The benefit of a field coil alternator is that it makes voltage regulation relatively easy, you control the field coil current and that directly controls the output power, so the system can control the battery voltage to keep it charged and avoid boiling it dry.
If you don't want electric start you can skip the battery and use magneto ignition plus an AC lighting power alternator. Most old two strokes work this way.
A permanent magnet alternator/dynamo/generator produces full power all the time.
The bike designers can exactly (approximately) match the alternator output to the load power - that means extra output coils switched in when the lights are turned on: 60's Japanese bikes did this pretty well but old Italian bikes are infamous for the bizarre switchgear and wiring nightmares they managed the job with. This approach requires that the electrical load stays the same, no extra lights and such are allowable. Plus the match is never exact and batteries rarely last more than a season.
One can dump the extra power into a heater, Joe Lucas liked this approach via a simple 14V zener diode on a big heat sink: Honda does much the same (a bit more elegantly) on some GL models. This sinks engine horsepower into heat though.
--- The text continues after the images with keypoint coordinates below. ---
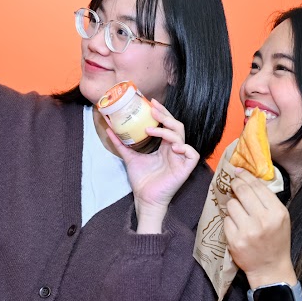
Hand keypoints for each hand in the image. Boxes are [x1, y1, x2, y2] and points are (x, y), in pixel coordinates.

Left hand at [108, 100, 199, 231]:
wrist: (145, 199)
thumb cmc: (142, 180)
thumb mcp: (130, 157)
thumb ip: (121, 144)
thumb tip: (109, 129)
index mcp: (165, 146)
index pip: (167, 125)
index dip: (162, 113)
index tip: (151, 102)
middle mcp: (174, 150)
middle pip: (176, 126)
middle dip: (166, 115)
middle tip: (153, 108)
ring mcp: (181, 158)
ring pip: (181, 137)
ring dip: (167, 130)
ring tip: (151, 129)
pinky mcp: (185, 169)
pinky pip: (192, 154)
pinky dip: (184, 147)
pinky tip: (173, 147)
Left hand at [225, 172, 294, 284]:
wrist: (270, 268)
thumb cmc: (276, 240)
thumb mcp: (281, 218)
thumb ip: (267, 200)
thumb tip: (247, 178)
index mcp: (277, 212)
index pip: (258, 186)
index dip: (246, 176)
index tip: (238, 171)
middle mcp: (263, 220)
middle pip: (242, 191)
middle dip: (235, 184)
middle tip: (233, 184)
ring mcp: (248, 230)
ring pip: (232, 204)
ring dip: (233, 206)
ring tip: (239, 213)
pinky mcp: (235, 240)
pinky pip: (226, 220)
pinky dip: (229, 221)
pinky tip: (236, 226)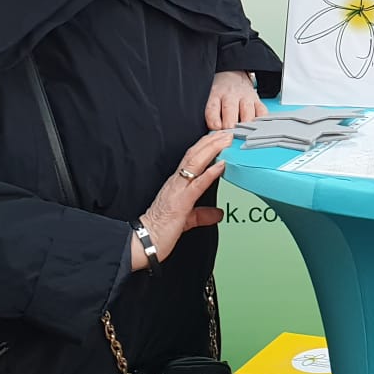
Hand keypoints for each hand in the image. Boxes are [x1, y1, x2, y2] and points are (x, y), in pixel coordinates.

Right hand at [136, 130, 234, 265]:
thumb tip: (218, 213)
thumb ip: (202, 214)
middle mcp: (176, 183)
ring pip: (195, 163)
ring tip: (226, 140)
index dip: (206, 145)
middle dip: (211, 141)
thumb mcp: (187, 219)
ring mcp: (177, 190)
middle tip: (227, 131)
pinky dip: (210, 173)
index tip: (219, 136)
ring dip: (212, 149)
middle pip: (194, 155)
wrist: (145, 241)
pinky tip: (221, 165)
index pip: (192, 159)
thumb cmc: (160, 230)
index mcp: (176, 184)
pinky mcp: (180, 202)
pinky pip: (197, 184)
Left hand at [204, 71, 263, 129]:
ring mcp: (245, 97)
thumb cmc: (221, 92)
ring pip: (247, 111)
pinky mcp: (257, 100)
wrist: (234, 76)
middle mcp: (230, 95)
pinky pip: (262, 111)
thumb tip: (214, 133)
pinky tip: (257, 126)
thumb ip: (211, 115)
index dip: (214, 120)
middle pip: (230, 109)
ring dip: (245, 124)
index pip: (212, 108)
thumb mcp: (211, 99)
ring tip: (244, 133)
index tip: (216, 128)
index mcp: (216, 95)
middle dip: (230, 123)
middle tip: (230, 133)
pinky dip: (261, 120)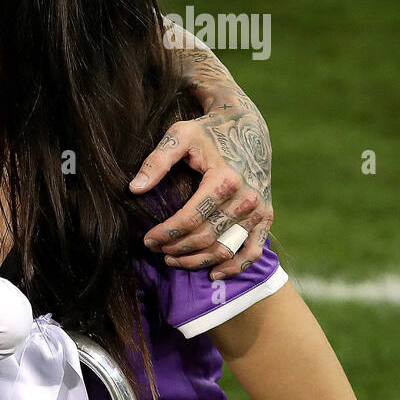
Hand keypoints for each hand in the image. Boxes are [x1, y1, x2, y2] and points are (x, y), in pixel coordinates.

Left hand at [130, 107, 272, 280]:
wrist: (245, 126)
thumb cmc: (207, 132)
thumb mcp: (179, 136)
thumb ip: (156, 161)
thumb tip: (133, 189)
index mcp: (224, 179)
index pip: (190, 219)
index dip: (166, 234)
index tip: (147, 239)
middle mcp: (245, 198)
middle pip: (206, 238)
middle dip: (177, 248)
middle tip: (156, 250)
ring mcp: (258, 210)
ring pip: (226, 249)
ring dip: (197, 261)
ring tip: (173, 260)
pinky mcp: (266, 216)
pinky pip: (253, 251)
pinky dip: (235, 267)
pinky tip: (213, 274)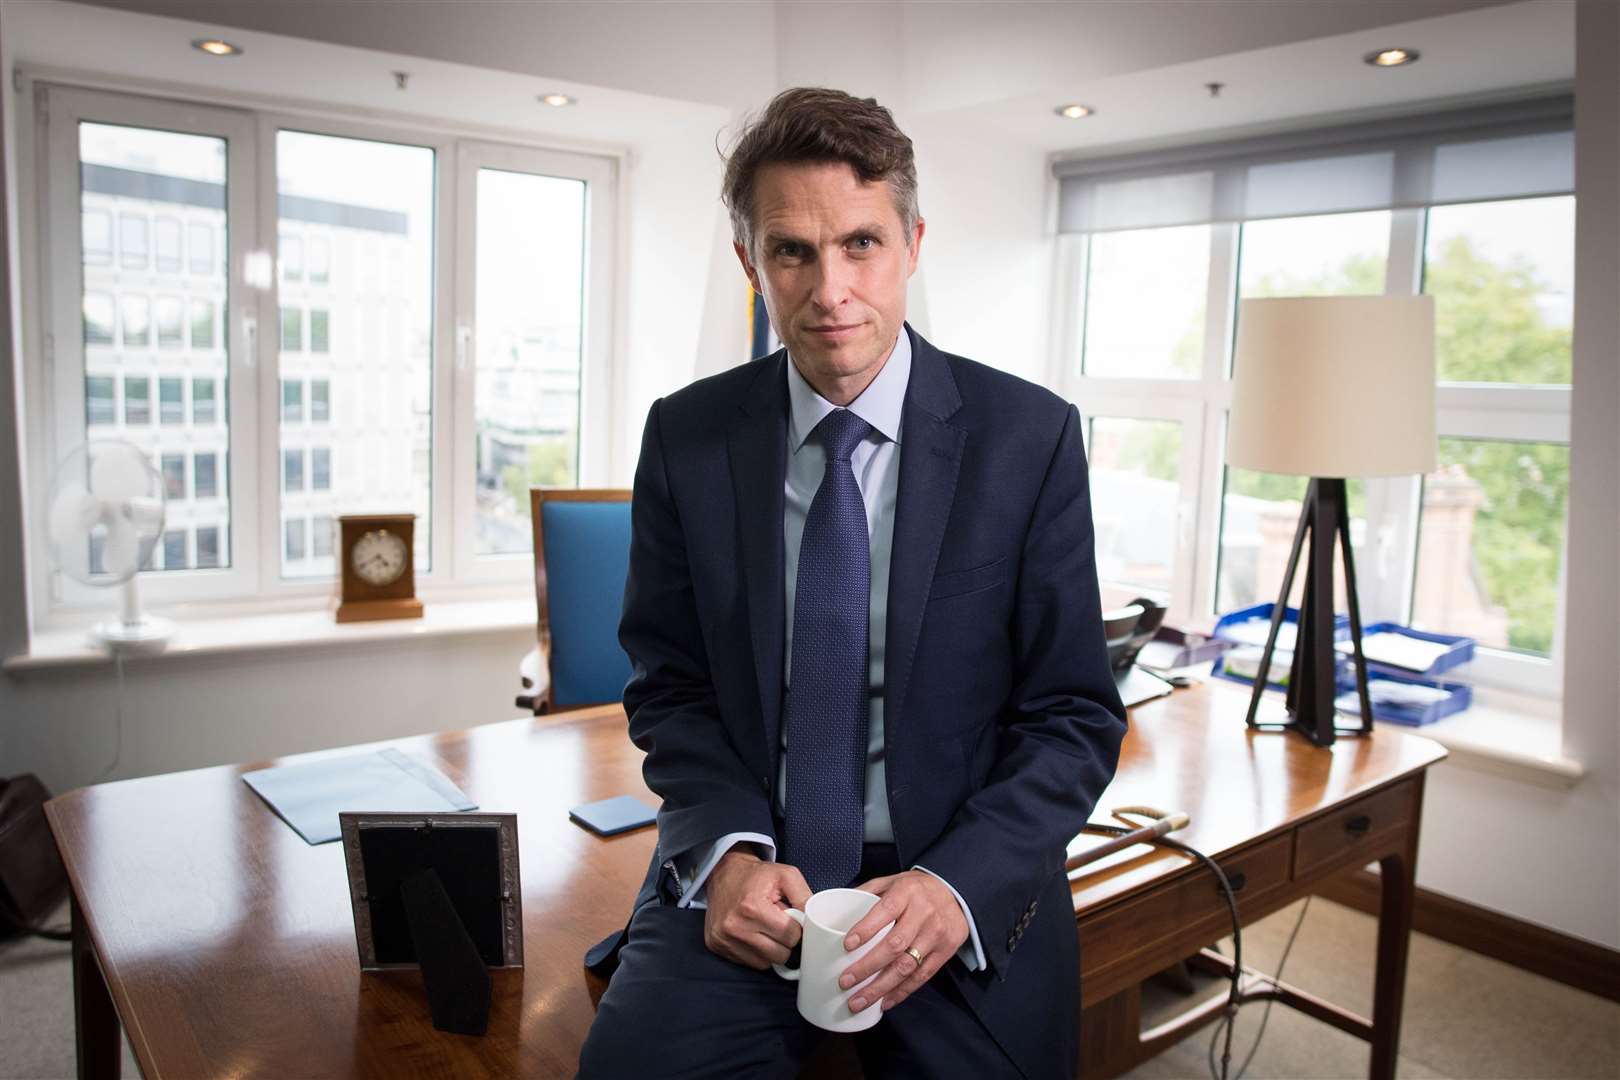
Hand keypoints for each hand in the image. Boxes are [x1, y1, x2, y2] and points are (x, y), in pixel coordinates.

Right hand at [702, 847, 812, 969]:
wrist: (724, 874)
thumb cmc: (757, 876)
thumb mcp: (786, 875)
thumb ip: (804, 898)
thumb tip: (814, 923)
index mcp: (752, 908)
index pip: (790, 936)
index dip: (795, 928)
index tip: (790, 918)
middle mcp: (735, 927)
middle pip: (779, 954)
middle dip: (784, 941)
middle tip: (778, 924)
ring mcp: (724, 940)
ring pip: (765, 963)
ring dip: (771, 949)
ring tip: (765, 927)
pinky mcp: (718, 947)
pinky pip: (750, 963)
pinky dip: (756, 952)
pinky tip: (753, 934)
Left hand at [839, 870, 968, 1012]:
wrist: (955, 893)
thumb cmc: (916, 889)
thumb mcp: (892, 880)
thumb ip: (867, 892)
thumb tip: (835, 910)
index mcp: (907, 892)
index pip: (885, 911)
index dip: (866, 929)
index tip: (846, 946)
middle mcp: (924, 914)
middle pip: (894, 945)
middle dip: (867, 967)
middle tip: (845, 982)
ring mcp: (936, 935)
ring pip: (907, 966)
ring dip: (880, 988)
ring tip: (858, 1001)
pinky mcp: (945, 952)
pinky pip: (921, 976)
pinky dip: (901, 992)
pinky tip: (884, 1002)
The GL1100 had a few HP to spare and was not a sportish model anyway, Honda didn't care about the weight, cost, or wasted power.
PM rotors are heavier and more expensive to make than the field coil type, plus in the 70's some metals and minerals used in high strength magnets got very expensive.
When making the CB fours apparently they did care about lost engine power and extra weight.
The induced field system (as pictured) avoids the complex, costly, and troublesome brushes and slip rings but is less efficient at turning electrical power into the necessary rotating magnetic fields. The alternator structure can be thinner too, no room needed for brushes.